# 20 week old male and potty training issues



## kevin243 (Jul 17, 2014)

Let me start off by saying this is our first vizsla and he has been a blast. We started using a bell by the door for jake to let us know when he needs to go out. He picked that up in one day and was doing great for about a week.We felt like we finally had success in potty training. Then he started just letting anywhere in the house after about a week of being great. Are we expecting to much? I fetus I dont understand the back tracking. Help please!


----------



## hobbsy1010 (Jun 4, 2011)

Hi Kevin,

Welcome to the forum. 

Bell by the door sounds pretty advanced for a pup at this age!

Please use/try the search button on the right hand side of the forum page, loads of past members with this type of query on there 

Have a read and digest, don't panic!

You may have to take a couple of steps backwards, to enable you and the pup to move forwards.

Hope this helps

Hobbsy


----------



## einspänner (Sep 8, 2012)

That's great that he picked up the bell quickly, but I wouldn't rely on it 100% just yet.

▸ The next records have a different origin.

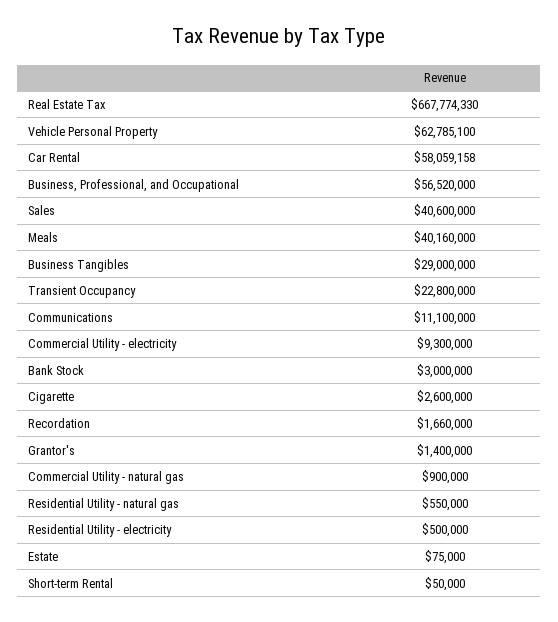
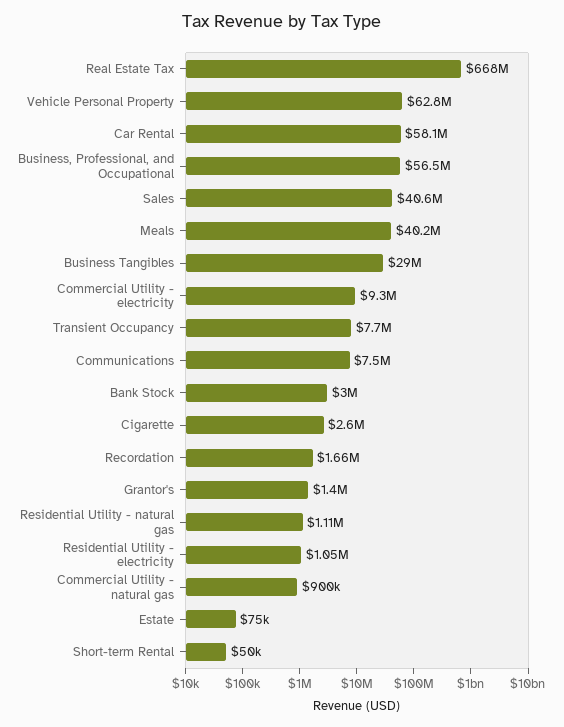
Transient Occupancy: 22800000 -> 7700000
Communications: 11100000 -> 7500000
Residential Utility - natural gas: 550000 -> 1110000
Residential Utility - electricity: 500000 -> 1050000

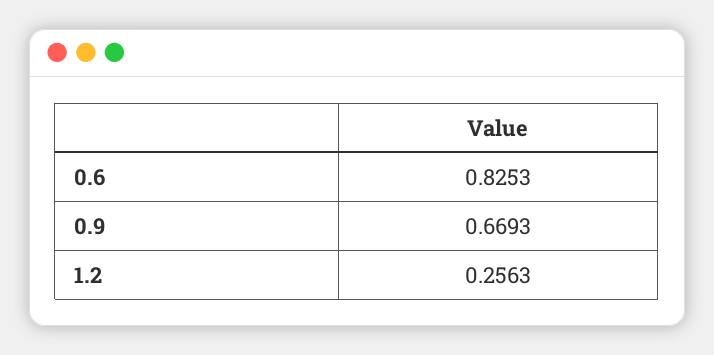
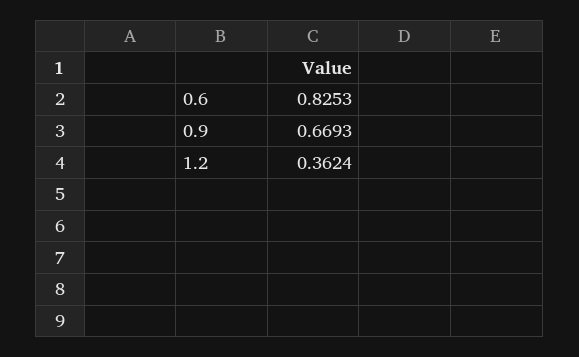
1.2: 0.2563 -> 0.3624

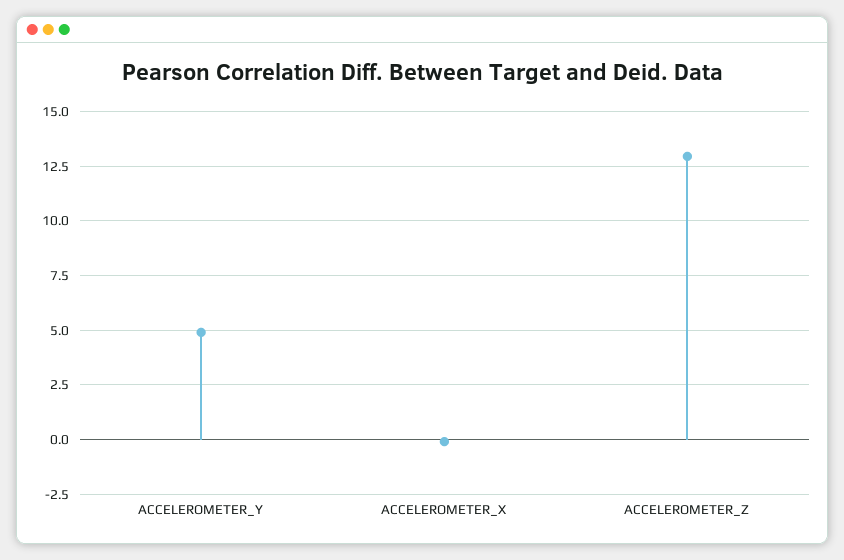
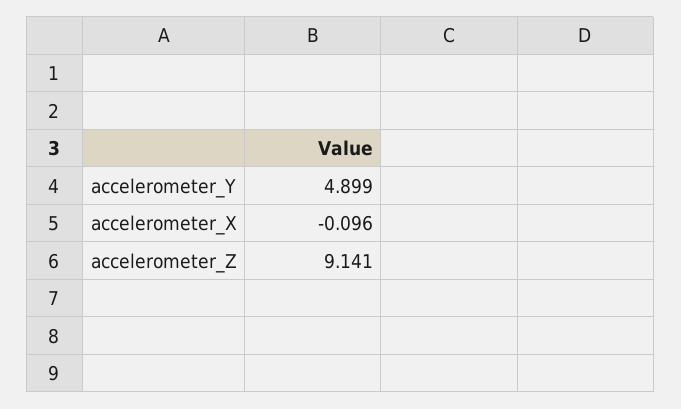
ACCELEROMETER_Z: 13 -> 9.141

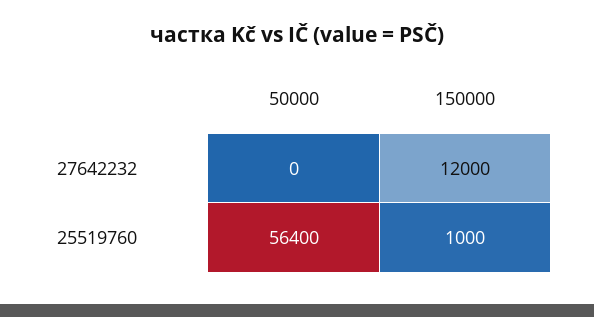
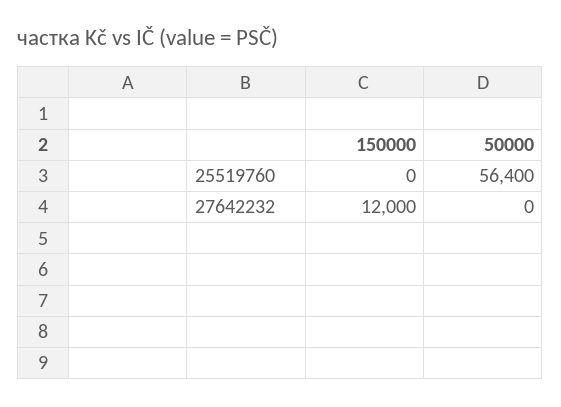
150000, 25519760: 1000 -> 0

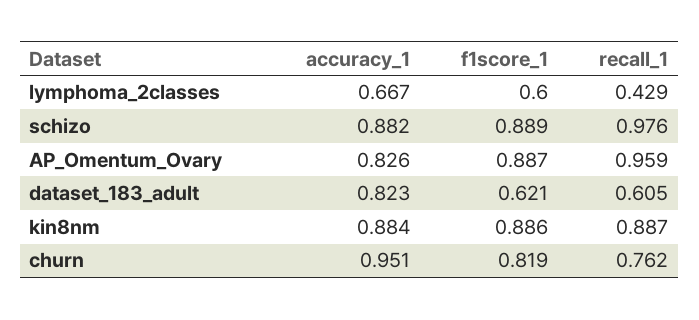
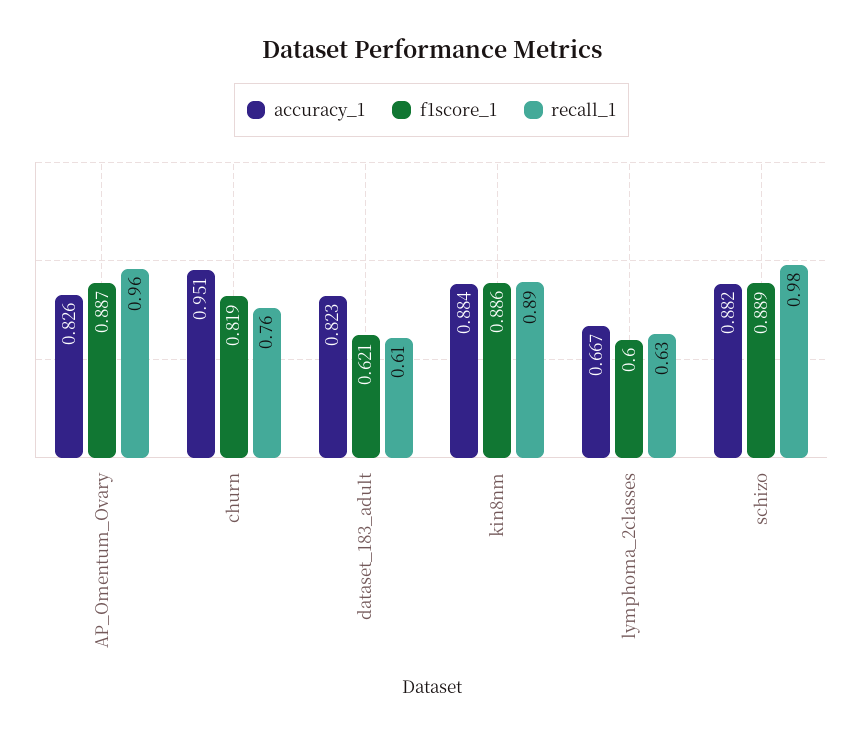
recall_1, lymphoma_2classes: 0.429 -> 0.63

Think about transitions (just woke up, just played, just drank, just ate, etc.) and set a mental timer or a real one to make sure he's getting to go outside enough. I also wouldn't give him free reign of the house yet. Crate or otherwise confine him when you can't watch him or try tethering him to your waist with a leash. 

Backtracking in training is more the norm than the exception. You'll see that for recall among other things the older he gets.


----------